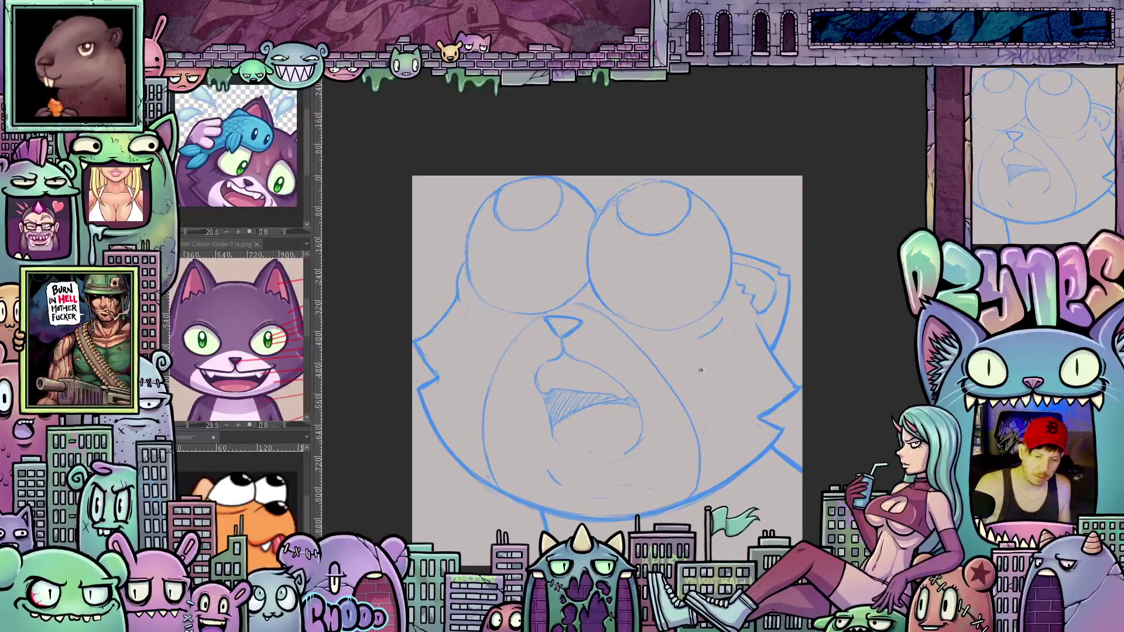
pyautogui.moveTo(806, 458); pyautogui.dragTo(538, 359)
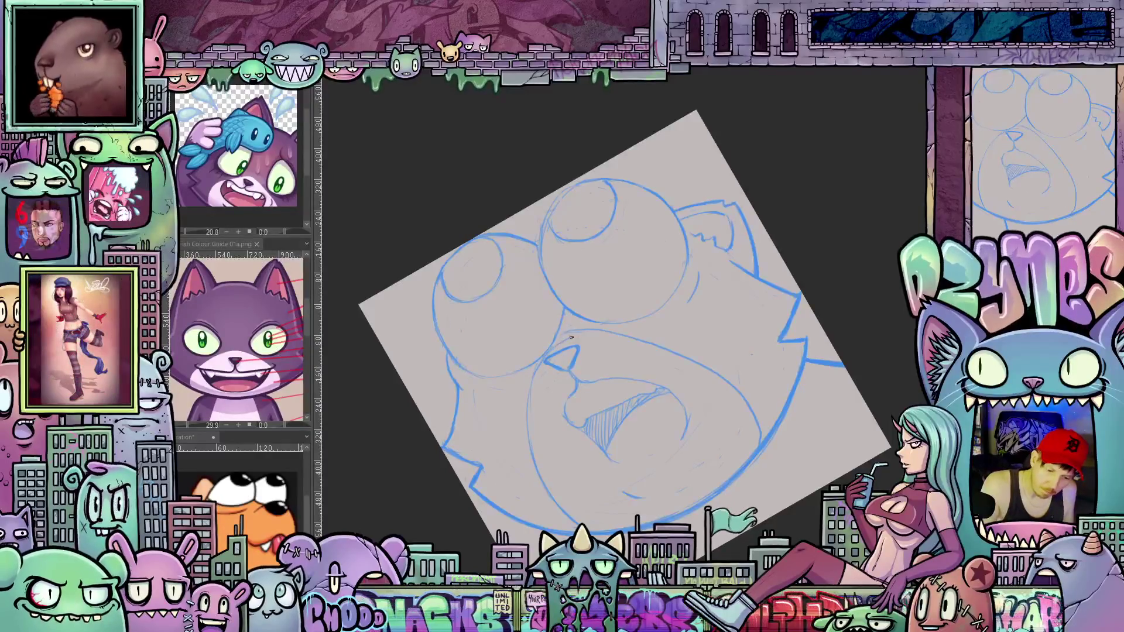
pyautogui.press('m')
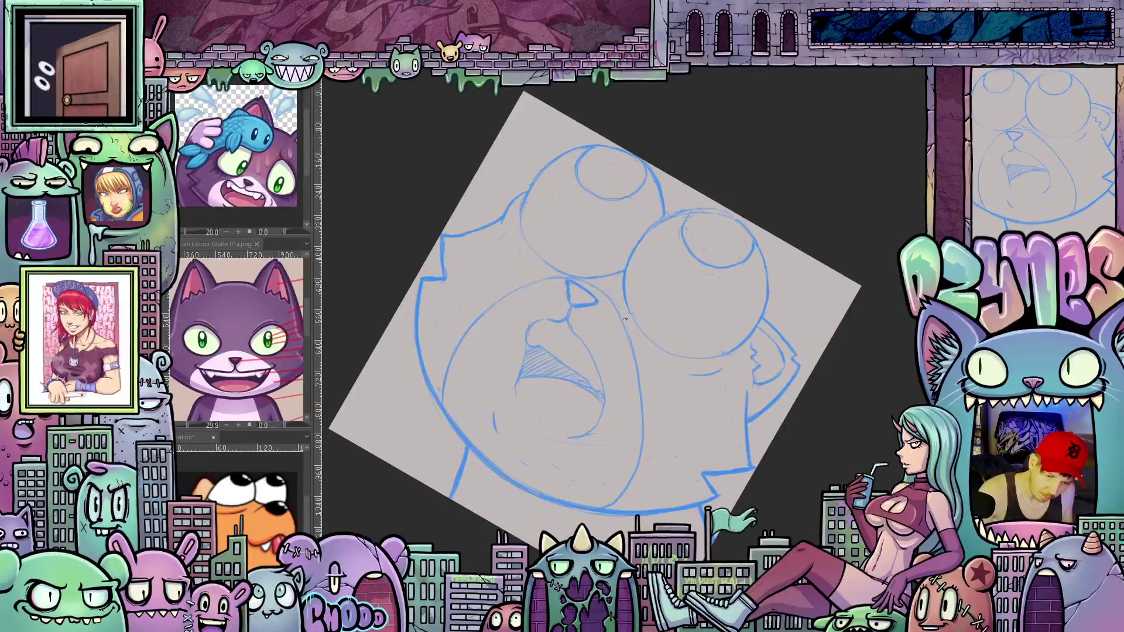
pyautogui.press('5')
○ ○ ○ ○ ○
§ WORK INSTRUCTIONS:
All of the data should be returned word for word, with each picture left out.

§ YOUR RESPONSE:
pyautogui.moveTo(806, 458); pyautogui.dragTo(538, 359)
pyautogui.press('m')
pyautogui.press('5')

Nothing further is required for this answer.